Pretty ambitious title huh? And the answer I have is perhaps anti-climactic: the meaning is whatever you say it is, for that is what becomes real for you. Once it’s real for you, your words and actions make it tangible in the external world also, impacting others. So choose wisely and with good intention.
Sounds simple enough, right? But it’s taken me a while to really come to this realization. As I’ve mentioned before, I was always searching externally for something to change my mind and my life, to impact me in a transformational way and was frustrated when it didn’t happen. I read a lot of books people had claimed to be ‘life-changing’, heard motivational speakers and so forth, and while I found those things interesting, and resonated with them to some degree, it didn’t go much deeper than that.
What I’m learning now is that there is no inherent meaning that exists – not in anything. Not in words, not in actions or objects. We experience the world as we choose to. For example, language. These words do not inherently mean anything – their meaning has been assigned ovet time by a collaborative understanding of society. Various words take on various meanings in different cultures, slangs, times, generations etc.
Likewise, the meaning of your life, the meaning of god, the meaning of fill-in-the-blank, comes from you and what you choose it to be. Your purpose in life can be whatever you choose it to be. Some people have a very strong push toward something in particular, as determined by their talents – artists, musicians etc and that might help them decide that that is their purpose. Me, myself I don’t really have those tendencies, much to my dismay. I’ve often felt that it would make things easier to have that outstanding talent which seems to lead down a clear path. So I’ve often felt at a loss for what my calling is or what my purpose is, and that’s an ongoing discovery. I’ve chosen that my guiding principles are to provide value in whatever I do – whether that’s a great promotional service to my marketing clients, trying to share my experiences here on this blog, promoting great music in other outlets I’m involved with etc. The more I decide what I want the meaning to be, the more meaning I find in it. It comes back to that wonderful quote from Dr. Wayne Dyer “If you change the way you look at things, the things you look at change.” The more you consciously practice this, the more truth you find in it.

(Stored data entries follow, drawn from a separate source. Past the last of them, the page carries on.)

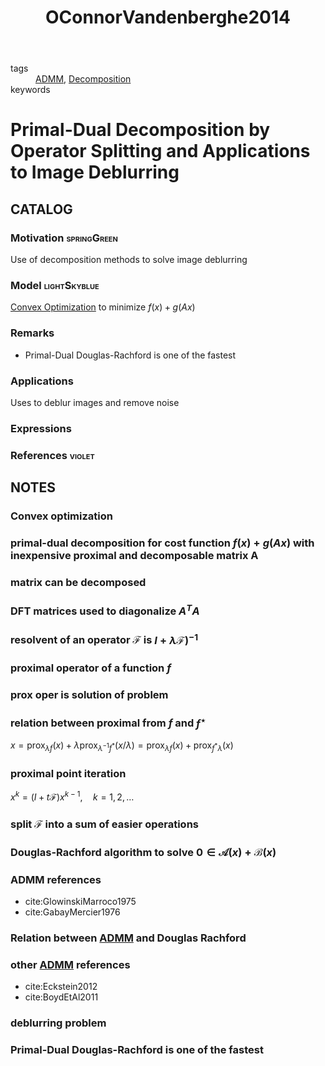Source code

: :PROPERTIES:
:ID:       9a2c8a0d-5dec-4586-b17b-52d8ccd6c87e
:ROAM_REFS: cite:OConnorVandenberghe2014
:END:
#+TITLE: OConnorVandenberghe2014
#+filetags: article SIAM

- tags :: [[id:6f210e88-50da-4dc2-9f28-c723667a7bc9][ADMM]], [[id:dc49d7a6-a3e4-48f5-bf13-242f40a8ffa0][Decomposition]]
- keywords ::

* Primal-Dual Decomposition by Operator Splitting and Applications to Image Deblurring
:PROPERTIES:
:NOTER_DOCUMENT: ~/docsThese/bibliography/OConnorVandenberghe2014.pdf
:END:
** CATALOG

*** Motivation :springGreen:
Use of decomposition methods to solve image deblurring
*** Model :lightSkyblue:
[[id:b77cbd82-c5fc-46a0-a926-699466b75f44][Convex Optimization]] to minimize $f(x) + g(Ax)$
*** Remarks
- Primal-Dual Douglas-Rachford is one of the fastest
*** Applications
Uses to deblur images and remove noise
*** Expressions
*** References :violet:
** NOTES

*** Convex optimization
:PROPERTIES:
:NOTER_PAGE: [[pdf:~/docsThese/bibliography/OConnorVandenberghe2014.pdf::1++0.00;;annot-1-7]]
:ID:       ~/docsThese/bibliography/OConnorVandenberghe2014.pdf-annot-1-7
:END:

*** primal-dual decomposition for cost function $f(x)+g(Ax)$ with inexpensive proximal and decomposable matrix A
:PROPERTIES:
:NOTER_PAGE: [[pdf:~/docsThese/bibliography/OConnorVandenberghe2014.pdf::1++0.00;;annot-1-9]]
:ID:       ~/docsThese/bibliography/OConnorVandenberghe2014.pdf-annot-1-9
:END:

*** matrix can be decomposed
:PROPERTIES:
:NOTER_PAGE: [[pdf:~/docsThese/bibliography/OConnorVandenberghe2014.pdf::1++0.20;;annot-1-8]]
:ID:       ~/docsThese/bibliography/OConnorVandenberghe2014.pdf-annot-1-8
:END:

*** DFT matrices used to diagonalize $A^TA$
:PROPERTIES:
:NOTER_PAGE: [[pdf:~/docsThese/bibliography/OConnorVandenberghe2014.pdf::2++0.00;;annot-2-13]]
:ID:       ~/docsThese/bibliography/OConnorVandenberghe2014.pdf-annot-2-13
:END:

*** resolvent of an operator $\mathcal{F}$ is $I+\lambda\mathcal{F})^{-1}$
:PROPERTIES:
:NOTER_PAGE: [[pdf:~/docsThese/bibliography/OConnorVandenberghe2014.pdf::3++3.51;;annot-3-7]]
:ID:       ~/docsThese/bibliography/OConnorVandenberghe2014.pdf-annot-3-7
:END:

*** proximal operator of a function $f$
:PROPERTIES:
:NOTER_PAGE: [[pdf:~/docsThese/bibliography/OConnorVandenberghe2014.pdf::3++3.51;;annot-3-4]]
:ID:       ~/docsThese/bibliography/OConnorVandenberghe2014.pdf-annot-3-4
:END:

*** prox oper is solution of problem
:PROPERTIES:
:NOTER_PAGE: [[pdf:~/docsThese/bibliography/OConnorVandenberghe2014.pdf::3++3.51;;annot-3-5]]
:ID:       ~/docsThese/bibliography/OConnorVandenberghe2014.pdf-annot-3-5
:END:
\begin{equation}
\begin{matrix}
\underset{u}{\mathrm{minimize}}& f(u)+{1\over 2\lambda}\|u-x\|^2\\
\end{matrix}
\end{equation}

*** relation between proximal from $f$ and $f^\star$
:PROPERTIES:
:NOTER_PAGE: [[pdf:~/docsThese/bibliography/OConnorVandenberghe2014.pdf::3++3.51;;annot-3-6]]
:ID:       ~/docsThese/bibliography/OConnorVandenberghe2014.pdf-annot-3-6
:END:
$x=\operatorname{prox}_{\lambda f}(x)+\lambda \operatorname{prox}_{\lambda^{-1} f^{*}}(x / \lambda)=\operatorname{prox}_{\lambda f}(x)+\operatorname{prox}_{f^{*} \lambda}(x)$

*** proximal point iteration
 :PROPERTIES:
:NOTER_PAGE: [[pdf:~/docsThese/bibliography/OConnorVandenberghe2014.pdf::4++3.13;;annot-4-8]]
:ID:       ~/docsThese/bibliography/OConnorVandenberghe2014.pdf-annot-4-8
:END:
$x^{k} =(I+t\mathcal{F})x^{k-1},\quad k=1,2,\dots$

*** split $\mathcal{F}$ into a sum of easier operations
:PROPERTIES:
:NOTER_PAGE: [[pdf:~/docsThese/bibliography/OConnorVandenberghe2014.pdf::5++0.56;;annot-5-16]]
:ID:       ~/docsThese/bibliography/OConnorVandenberghe2014.pdf-annot-5-16
:END:

*** Douglas-Rachford algorithm to solve $0 \in \mathcal{A}(x) +\mathcal{B}(x)$
:PROPERTIES:
:NOTER_PAGE: [[pdf:~/docsThese/bibliography/OConnorVandenberghe2014.pdf::5++2.37;;annot-5-17]]
:ID:       ~/docsThese/bibliography/OConnorVandenberghe2014.pdf-annot-5-17
:END:

\begin{equation}
\begin{matrix}
x^k&=&(I+t\mathcal{A})^{-1}(z^{k-1})\\
y^k&=&(I+t\mathcal{B})^{-1}(2x-z^{k-1})\\
z^k&=&z^{k-1}+\rho(y^k-x^k)
\end{matrix}
\end{equation}

*** ADMM references
:PROPERTIES:
:NOTER_PAGE: [[pdf:~/docsThese/bibliography/OConnorVandenberghe2014.pdf::6++0.00;;annot-6-16]]
:ID:       ~/docsThese/bibliography/OConnorVandenberghe2014.pdf-annot-6-16
:END:
- cite:GlowinskiMarroco1975
- cite:GabayMercier1976
*** Relation between [[id:6f210e88-50da-4dc2-9f28-c723667a7bc9][ADMM]] and Douglas Rachford
:PROPERTIES:
:NOTER_PAGE: [[pdf:~/docsThese/bibliography/OConnorVandenberghe2014.pdf::6++0.00;;annot-6-17]]
:ID:       ~/docsThese/bibliography/OConnorVandenberghe2014.pdf-annot-6-17
:END:

*** other [[id:6f210e88-50da-4dc2-9f28-c723667a7bc9][ADMM]] references
:PROPERTIES:
:NOTER_PAGE: [[pdf:~/docsThese/bibliography/OConnorVandenberghe2014.pdf::6++0.00;;annot-6-18]]
:ID:       ~/docsThese/bibliography/OConnorVandenberghe2014.pdf-annot-6-18
:END:
- cite:Eckstein2012
- cite:BoydEtAl2011

*** deblurring problem
:PROPERTIES:
:NOTER_PAGE: [[pdf:~/docsThese/bibliography/OConnorVandenberghe2014.pdf::15++1.11;;annot-15-11]]
:ID:       ~/docsThese/bibliography/OConnorVandenberghe2014.pdf-annot-15-11
:END:

*** Primal-Dual Douglas-Rachford is one of the fastest
:PROPERTIES:
:NOTER_PAGE: [[pdf:~/docsThese/bibliography/OConnorVandenberghe2014.pdf::29++0.00;;annot-29-3]]
:ID:       ~/docsThese/bibliography/OConnorVandenberghe2014.pdf-annot-29-3
:END:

And perhaps all these things are leading me toward something else I do not currently see, and perhaps I WILL have that ‘a-ha’ moment when I find the thing that I believe I’m supposed to do and see that all this was a path toward it, but whether that happens or not, I can choose to make meaning of everything that I do, and in so doing, create a richer existence for myself.
You can be passionate and excited about the smallest things if that makes your life meaningful. Much of this is tied in with gratitude. Feeling grateful for small things, or things that we typically take for granted increases your joy in life as a whole. If you can be grateful every day that the sun is shining, or the trees are growing, or that the sky is blue, you end up applying that same kind of thinking to the small details of your life, and finding more meaning and happiness in them.
At the moment, the thing I struggle with is that, while the above may be true, am I satisfied with providing value in the ways I have mentioned? I feel that I perhaps should or could be doing something on a bigger level, or something more immediately valuable to other people – more directly improving the quality of life. I’m just trying to figure out in what form that is going to happen.